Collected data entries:
====

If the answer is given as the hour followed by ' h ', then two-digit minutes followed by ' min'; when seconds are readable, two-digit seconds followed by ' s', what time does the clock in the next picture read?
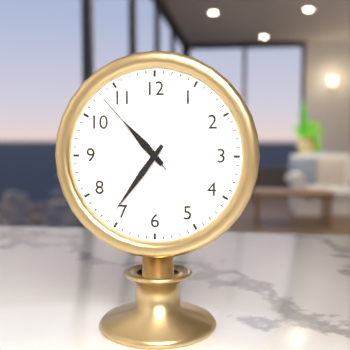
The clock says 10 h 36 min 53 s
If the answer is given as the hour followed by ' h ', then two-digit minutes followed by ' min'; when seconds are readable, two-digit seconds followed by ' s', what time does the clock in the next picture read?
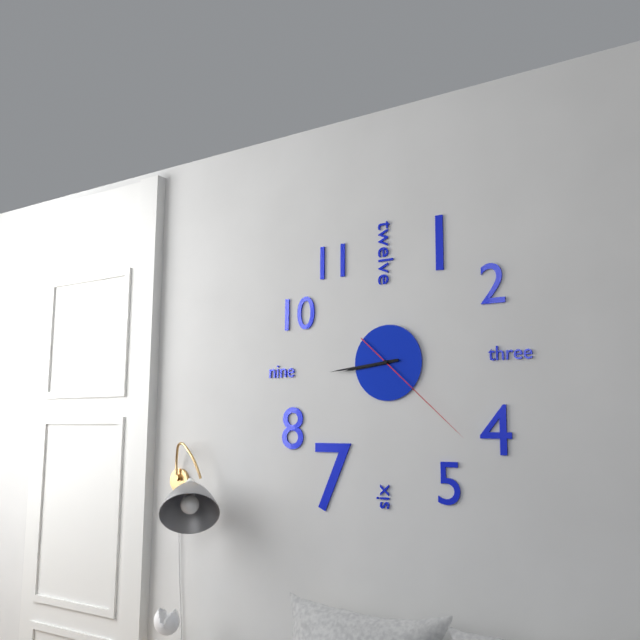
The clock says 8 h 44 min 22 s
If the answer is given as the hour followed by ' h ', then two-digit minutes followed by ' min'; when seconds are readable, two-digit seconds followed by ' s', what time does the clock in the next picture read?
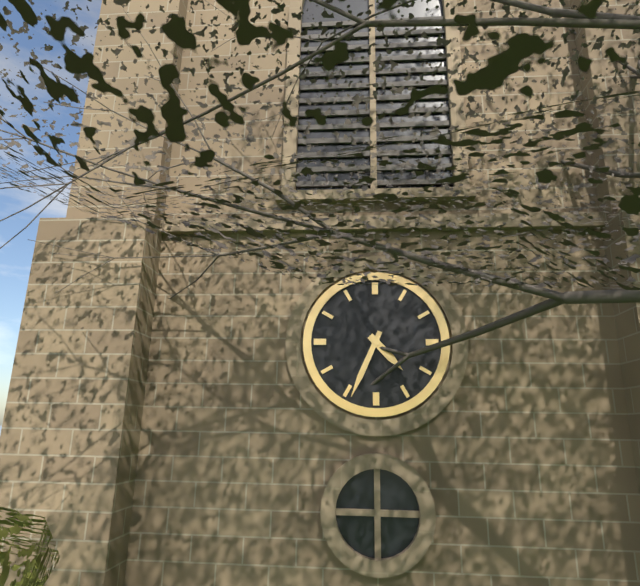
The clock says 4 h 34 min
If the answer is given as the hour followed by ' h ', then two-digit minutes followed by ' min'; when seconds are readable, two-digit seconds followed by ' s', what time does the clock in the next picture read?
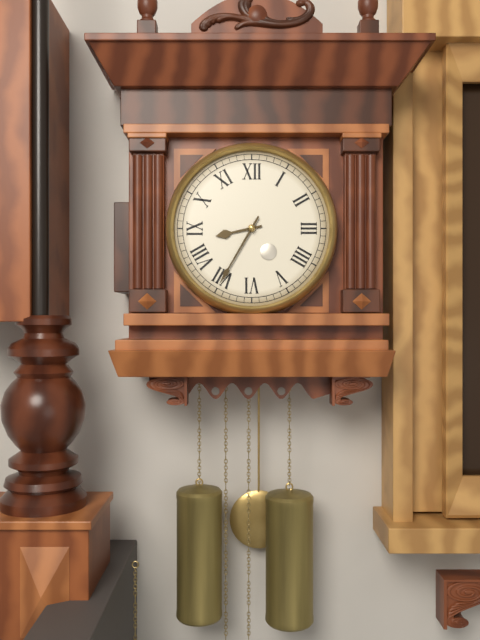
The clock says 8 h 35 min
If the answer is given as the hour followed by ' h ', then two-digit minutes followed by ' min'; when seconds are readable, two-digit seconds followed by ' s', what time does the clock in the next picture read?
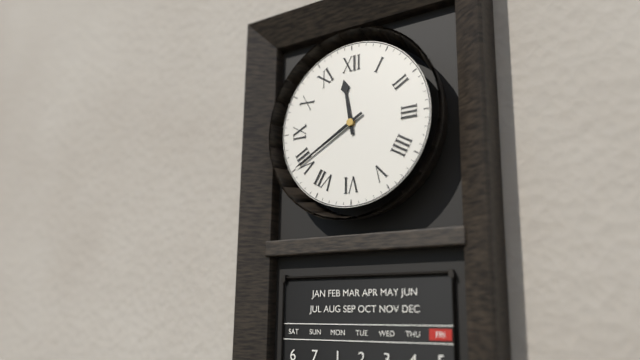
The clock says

====

__Task objective__. Please turn the records above into a numbered list of their lines, skipping any blank lines and leaving out the pictures.

__Response to this exercise__.
1. If the answer is given as the hour followed by ' h ', then two-digit minutes followed by ' min'; when seconds are readable, two-digit seconds followed by ' s', what time does the clock in the next picture read?
2. The clock says 10 h 36 min 53 s
3. If the answer is given as the hour followed by ' h ', then two-digit minutes followed by ' min'; when seconds are readable, two-digit seconds followed by ' s', what time does the clock in the next picture read?
4. The clock says 8 h 44 min 22 s
5. If the answer is given as the hour followed by ' h ', then two-digit minutes followed by ' min'; when seconds are readable, two-digit seconds followed by ' s', what time does the clock in the next picture read?
6. The clock says 4 h 34 min
7. If the answer is given as the hour followed by ' h ', then two-digit minutes followed by ' min'; when seconds are readable, two-digit seconds followed by ' s', what time does the clock in the next picture read?
8. The clock says 8 h 35 min
9. If the answer is given as the hour followed by ' h ', then two-digit minutes followed by ' min'; when seconds are readable, two-digit seconds followed by ' s', what time does the clock in the next picture read?
10. The clock says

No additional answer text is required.